イ 甲13(実験報告書(1))には,RA患者由来の滑膜細胞が自然増殖することが実験によって確認されたと記載されている。そして,甲14(実験報告書(2))には,この自然増殖を考慮した実験の結果,IgM型である「APO-1 IgM」のみならず,IgG型である「APO-1 IgG」,「UB2」,「ZB4」についてもアポトーシスが認められるが,IgM型の方が優れたアポトーシス誘導能を有することが確認できた,という評価が記載されている。

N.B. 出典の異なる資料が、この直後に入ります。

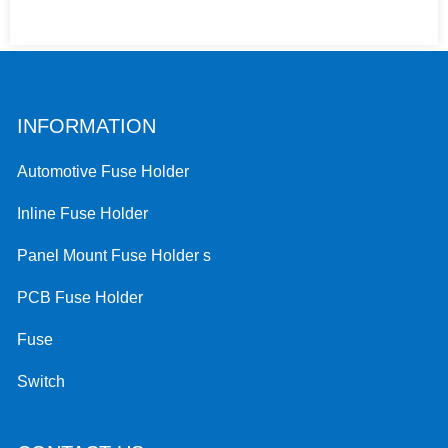
INFORMATION
Automotive Fuse Holder
Inline Fuse Holder
Panel Mount Fuse Holder s
PCB Fuse Holder
Fuse
Switch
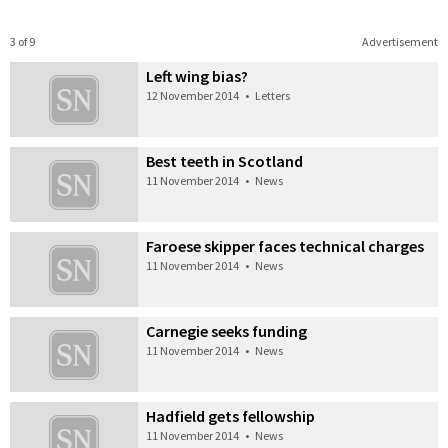
3 of 9
Advertisement
Left wing bias?
12 November 2014
•
Letters
Best teeth in Scotland
11 November 2014
•
News
Faroese skipper faces technical charges
11 November 2014
•
News
Carnegie seeks funding
11 November 2014
•
News
Hadfield gets fellowship
11 November 2014
•
News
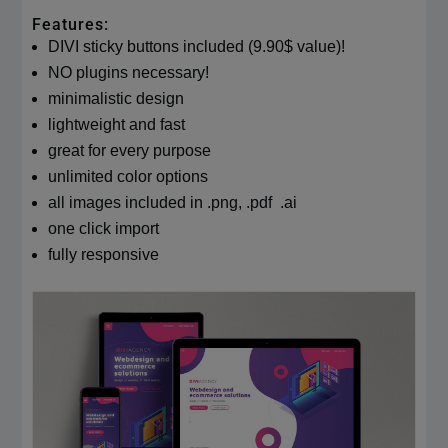
Features:
DIVI sticky buttons included (9.90$ value)!
NO plugins necessary!
minimalistic design
lightweight and fast
great for every purpose
unlimited color options
all images included in .png, .pdf .ai
one click import
fully responsive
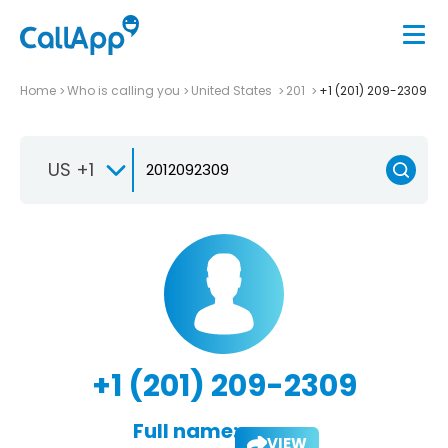
Home
Who is calling you
United States
201
+1 (201) 209-2309
US +1
+1 (201) 209-2309
Full name:
VIEW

これに対し,本件明細書【0034】には,「抗Fasモノクローナル抗体と称されるものであっても本発明の必須要件を満足するものと満足しないものとがあることを見い出した。例えば,ヒトFas抗原cDNAで形質転換したマウス細胞より得たリコンビナントFas抗原をマウスに免疫した後,その脾細胞とマウスミエローマ細胞とを融合させたハイブリドーマ「clone ZB4」から得た抗Fasモノクローナル抗体を用い,これがRA患者の滑膜細胞にアポトーシスを発現させるかどうか検討したところ,実質的にアポトーシスを発現しないことを見い出した。さらに,この抗体は単にアポトーシスを発現しないだけでなく,アポトーシスを発現する抗Fasモノクローナル抗体の作用を打ち消す作用も示すことを見い出した。」と記載され,【0080】に「表4に示されるように,抗体A[注;clone CH-11から産生されたもの]は滑膜細胞のアポトーシスを濃度依存的に発現している(48時間後には回復傾向にある)のに対し,抗体B[注;clone ZB4から産生されたもの]はアポトーシスをほとんど発現しない。また,抗体Bは抗体Aに対し拮抗作用を示し,抗体Aの効果を打ち消している。」と記載されていることから,本件明細書においては,「clone CH-11」から得たIgM型はアポトーシス誘導能を有するが,「clone ZB4」から得た抗Fas抗体(甲6の添付資料1のカタログからIgG型であると認められ,甲14実験においてもIgG型であるとされている)はアポトーシスを発現しないものとして位置付けられていると解すべきである。
そうすると,IgM型だけでなくIgG型にもアポトーシス誘導作用があることを前提とする原告の主張は,IgG型にはアポトーシス誘導作用がないという本件明細書の記載に反するものであって,採用することはできない。
(3) 以上検討したところによれば,本件発明1の作用効果は,選択発明として進歩性を認めるに足る顕著なものであるということも,本件優先日における当業者の予想を越える画期的なものであるということもできない。したがって,取消事由2に関する原告の主張も,採用の限りではない。
3 以上の次第で,原告が取消事由として主張するところは,いずれも理由がなく,本件決定には他にこれを取り消すべき瑕疵はない。
よって,原告の本件請求は理由がないから,これを棄却することとし,主文のとおり判決する。